▸ **Records shown**

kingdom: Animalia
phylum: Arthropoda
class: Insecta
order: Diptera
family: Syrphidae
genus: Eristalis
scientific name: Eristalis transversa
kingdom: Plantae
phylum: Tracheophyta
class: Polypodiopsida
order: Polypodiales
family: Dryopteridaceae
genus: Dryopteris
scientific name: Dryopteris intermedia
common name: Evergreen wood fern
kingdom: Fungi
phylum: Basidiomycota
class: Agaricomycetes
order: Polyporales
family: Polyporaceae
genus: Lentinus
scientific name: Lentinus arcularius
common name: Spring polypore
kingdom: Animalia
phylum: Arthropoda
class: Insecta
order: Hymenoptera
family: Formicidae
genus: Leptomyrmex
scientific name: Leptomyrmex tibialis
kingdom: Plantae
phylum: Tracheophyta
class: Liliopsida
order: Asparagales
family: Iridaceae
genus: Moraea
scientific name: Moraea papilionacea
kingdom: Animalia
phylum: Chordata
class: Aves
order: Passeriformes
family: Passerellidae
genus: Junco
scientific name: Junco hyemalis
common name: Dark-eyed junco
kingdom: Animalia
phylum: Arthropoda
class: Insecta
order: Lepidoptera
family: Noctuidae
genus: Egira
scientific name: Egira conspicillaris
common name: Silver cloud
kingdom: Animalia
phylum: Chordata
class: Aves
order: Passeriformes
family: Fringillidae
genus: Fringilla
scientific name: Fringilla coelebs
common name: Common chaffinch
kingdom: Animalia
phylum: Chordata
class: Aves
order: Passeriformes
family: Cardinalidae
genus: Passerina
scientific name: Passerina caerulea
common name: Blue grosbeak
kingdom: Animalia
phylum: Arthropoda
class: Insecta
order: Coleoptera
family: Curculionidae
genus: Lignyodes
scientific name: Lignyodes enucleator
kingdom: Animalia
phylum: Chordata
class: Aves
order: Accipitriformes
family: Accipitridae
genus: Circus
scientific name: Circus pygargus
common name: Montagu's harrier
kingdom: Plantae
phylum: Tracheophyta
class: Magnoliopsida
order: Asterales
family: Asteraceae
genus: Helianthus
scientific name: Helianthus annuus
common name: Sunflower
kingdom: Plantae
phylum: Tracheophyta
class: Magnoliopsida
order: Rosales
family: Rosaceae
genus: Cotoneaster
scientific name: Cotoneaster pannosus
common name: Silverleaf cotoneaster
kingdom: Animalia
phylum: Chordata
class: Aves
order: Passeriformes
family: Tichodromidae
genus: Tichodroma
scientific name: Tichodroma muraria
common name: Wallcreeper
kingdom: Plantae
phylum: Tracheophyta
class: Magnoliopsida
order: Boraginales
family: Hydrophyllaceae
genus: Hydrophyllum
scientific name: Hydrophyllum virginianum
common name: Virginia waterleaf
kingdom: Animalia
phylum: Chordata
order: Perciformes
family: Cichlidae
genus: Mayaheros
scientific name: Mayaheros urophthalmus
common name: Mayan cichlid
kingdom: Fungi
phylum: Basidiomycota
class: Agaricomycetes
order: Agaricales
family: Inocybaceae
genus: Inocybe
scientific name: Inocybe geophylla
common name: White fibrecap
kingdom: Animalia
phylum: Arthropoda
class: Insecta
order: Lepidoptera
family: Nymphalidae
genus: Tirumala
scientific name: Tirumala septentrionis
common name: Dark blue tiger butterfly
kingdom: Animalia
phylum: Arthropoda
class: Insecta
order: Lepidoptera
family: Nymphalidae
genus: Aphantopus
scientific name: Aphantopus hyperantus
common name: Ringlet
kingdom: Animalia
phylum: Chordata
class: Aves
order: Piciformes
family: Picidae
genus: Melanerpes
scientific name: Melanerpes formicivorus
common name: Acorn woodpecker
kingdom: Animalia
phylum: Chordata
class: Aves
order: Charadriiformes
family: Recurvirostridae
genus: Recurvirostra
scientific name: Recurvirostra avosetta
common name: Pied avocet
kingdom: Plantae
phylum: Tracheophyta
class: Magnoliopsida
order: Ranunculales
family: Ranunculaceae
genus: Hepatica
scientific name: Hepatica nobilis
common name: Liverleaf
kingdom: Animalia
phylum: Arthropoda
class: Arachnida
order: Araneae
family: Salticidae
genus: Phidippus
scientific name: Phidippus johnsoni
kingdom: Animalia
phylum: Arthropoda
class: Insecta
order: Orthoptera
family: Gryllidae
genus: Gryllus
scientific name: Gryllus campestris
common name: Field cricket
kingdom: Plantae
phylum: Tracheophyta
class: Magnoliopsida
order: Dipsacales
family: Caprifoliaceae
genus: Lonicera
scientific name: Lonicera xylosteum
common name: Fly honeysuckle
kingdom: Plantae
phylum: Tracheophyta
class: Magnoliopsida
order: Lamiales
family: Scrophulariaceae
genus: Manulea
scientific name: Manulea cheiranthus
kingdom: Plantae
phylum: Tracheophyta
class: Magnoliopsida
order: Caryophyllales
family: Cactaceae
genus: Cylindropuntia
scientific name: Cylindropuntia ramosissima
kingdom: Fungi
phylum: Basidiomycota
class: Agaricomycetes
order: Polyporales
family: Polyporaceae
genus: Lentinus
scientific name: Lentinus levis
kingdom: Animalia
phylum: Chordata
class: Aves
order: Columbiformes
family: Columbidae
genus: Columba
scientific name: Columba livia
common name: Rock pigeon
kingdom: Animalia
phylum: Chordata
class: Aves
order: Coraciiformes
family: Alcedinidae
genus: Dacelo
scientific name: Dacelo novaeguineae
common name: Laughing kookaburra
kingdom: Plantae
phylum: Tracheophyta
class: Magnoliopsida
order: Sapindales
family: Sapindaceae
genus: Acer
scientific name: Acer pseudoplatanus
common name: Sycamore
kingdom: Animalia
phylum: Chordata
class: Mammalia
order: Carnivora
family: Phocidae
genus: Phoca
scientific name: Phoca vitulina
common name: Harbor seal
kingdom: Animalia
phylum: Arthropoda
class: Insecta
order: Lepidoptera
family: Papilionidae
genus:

▸ **Aim of the exercise**
Reproduce every line of the material above word for word, in the same order.

▸ **Exercise answer**
kingdom: Animalia
phylum: Arthropoda
class: Insecta
order: Diptera
family: Syrphidae
genus: Eristalis
scientific name: Eristalis transversa
kingdom: Plantae
phylum: Tracheophyta
class: Polypodiopsida
order: Polypodiales
family: Dryopteridaceae
genus: Dryopteris
scientific name: Dryopteris intermedia
common name: Evergreen wood fern
kingdom: Fungi
phylum: Basidiomycota
class: Agaricomycetes
order: Polyporales
family: Polyporaceae
genus: Lentinus
scientific name: Lentinus arcularius
common name: Spring polypore
kingdom: Animalia
phylum: Arthropoda
class: Insecta
order: Hymenoptera
family: Formicidae
genus: Leptomyrmex
scientific name: Leptomyrmex tibialis
kingdom: Plantae
phylum: Tracheophyta
class: Liliopsida
order: Asparagales
family: Iridaceae
genus: Moraea
scientific name: Moraea papilionacea
kingdom: Animalia
phylum: Chordata
class: Aves
order: Passeriformes
family: Passerellidae
genus: Junco
scientific name: Junco hyemalis
common name: Dark-eyed junco
kingdom: Animalia
phylum: Arthropoda
class: Insecta
order: Lepidoptera
family: Noctuidae
genus: Egira
scientific name: Egira conspicillaris
common name: Silver cloud
kingdom: Animalia
phylum: Chordata
class: Aves
order: Passeriformes
family: Fringillidae
genus: Fringilla
scientific name: Fringilla coelebs
common name: Common chaffinch
kingdom: Animalia
phylum: Chordata
class: Aves
order: Passeriformes
family: Cardinalidae
genus: Passerina
scientific name: Passerina caerulea
common name: Blue grosbeak
kingdom: Animalia
phylum: Arthropoda
class: Insecta
order: Coleoptera
family: Curculionidae
genus: Lignyodes
scientific name: Lignyodes enucleator
kingdom: Animalia
phylum: Chordata
class: Aves
order: Accipitriformes
family: Accipitridae
genus: Circus
scientific name: Circus pygargus
common name: Montagu's harrier
kingdom: Plantae
phylum: Tracheophyta
class: Magnoliopsida
order: Asterales
family: Asteraceae
genus: Helianthus
scientific name: Helianthus annuus
common name: Sunflower
kingdom: Plantae
phylum: Tracheophyta
class: Magnoliopsida
order: Rosales
family: Rosaceae
genus: Cotoneaster
scientific name: Cotoneaster pannosus
common name: Silverleaf cotoneaster
kingdom: Animalia
phylum: Chordata
class: Aves
order: Passeriformes
family: Tichodromidae
genus: Tichodroma
scientific name: Tichodroma muraria
common name: Wallcreeper
kingdom: Plantae
phylum: Tracheophyta
class: Magnoliopsida
order: Boraginales
family: Hydrophyllaceae
genus: Hydrophyllum
scientific name: Hydrophyllum virginianum
common name: Virginia waterleaf
kingdom: Animalia
phylum: Chordata
order: Perciformes
family: Cichlidae
genus: Mayaheros
scientific name: Mayaheros urophthalmus
common name: Mayan cichlid
kingdom: Fungi
phylum: Basidiomycota
class: Agaricomycetes
order: Agaricales
family: Inocybaceae
genus: Inocybe
scientific name: Inocybe geophylla
common name: White fibrecap
kingdom: Animalia
phylum: Arthropoda
class: Insecta
order: Lepidoptera
family: Nymphalidae
genus: Tirumala
scientific name: Tirumala septentrionis
common name: Dark blue tiger butterfly
kingdom: Animalia
phylum: Arthropoda
class: Insecta
order: Lepidoptera
family: Nymphalidae
genus: Aphantopus
scientific name: Aphantopus hyperantus
common name: Ringlet
kingdom: Animalia
phylum: Chordata
class: Aves
order: Piciformes
family: Picidae
genus: Melanerpes
scientific name: Melanerpes formicivorus
common name: Acorn woodpecker
kingdom: Animalia
phylum: Chordata
class: Aves
order: Charadriiformes
family: Recurvirostridae
genus: Recurvirostra
scientific name: Recurvirostra avosetta
common name: Pied avocet
kingdom: Plantae
phylum: Tracheophyta
class: Magnoliopsida
order: Ranunculales
family: Ranunculaceae
genus: Hepatica
scientific name: Hepatica nobilis
common name: Liverleaf
kingdom: Animalia
phylum: Arthropoda
class: Arachnida
order: Araneae
family: Salticidae
genus: Phidippus
scientific name: Phidippus johnsoni
kingdom: Animalia
phylum: Arthropoda
class: Insecta
order: Orthoptera
family: Gryllidae
genus: Gryllus
scientific name: Gryllus campestris
common name: Field cricket
kingdom: Plantae
phylum: Tracheophyta
class: Magnoliopsida
order: Dipsacales
family: Caprifoliaceae
genus: Lonicera
scientific name: Lonicera xylosteum
common name: Fly honeysuckle
kingdom: Plantae
phylum: Tracheophyta
class: Magnoliopsida
order: Lamiales
family: Scrophulariaceae
genus: Manulea
scientific name: Manulea cheiranthus
kingdom: Plantae
phylum: Tracheophyta
class: Magnoliopsida
order: Caryophyllales
family: Cactaceae
genus: Cylindropuntia
scientific name: Cylindropuntia ramosissima
kingdom: Fungi
phylum: Basidiomycota
class: Agaricomycetes
order: Polyporales
family: Polyporaceae
genus: Lentinus
scientific name: Lentinus levis
kingdom: Animalia
phylum: Chordata
class: Aves
order: Columbiformes
family: Columbidae
genus: Columba
scientific name: Columba livia
common name: Rock pigeon
kingdom: Animalia
phylum: Chordata
class: Aves
order: Coraciiformes
family: Alcedinidae
genus: Dacelo
scientific name: Dacelo novaeguineae
common name: Laughing kookaburra
kingdom: Plantae
phylum: Tracheophyta
class: Magnoliopsida
order: Sapindales
family: Sapindaceae
genus: Acer
scientific name: Acer pseudoplatanus
common name: Sycamore
kingdom: Animalia
phylum: Chordata
class: Mammalia
order: Carnivora
family: Phocidae
genus: Phoca
scientific name: Phoca vitulina
common name: Harbor seal
kingdom: Animalia
phylum: Arthropoda
class: Insecta
order: Lepidoptera
family: Papilionidae
genus:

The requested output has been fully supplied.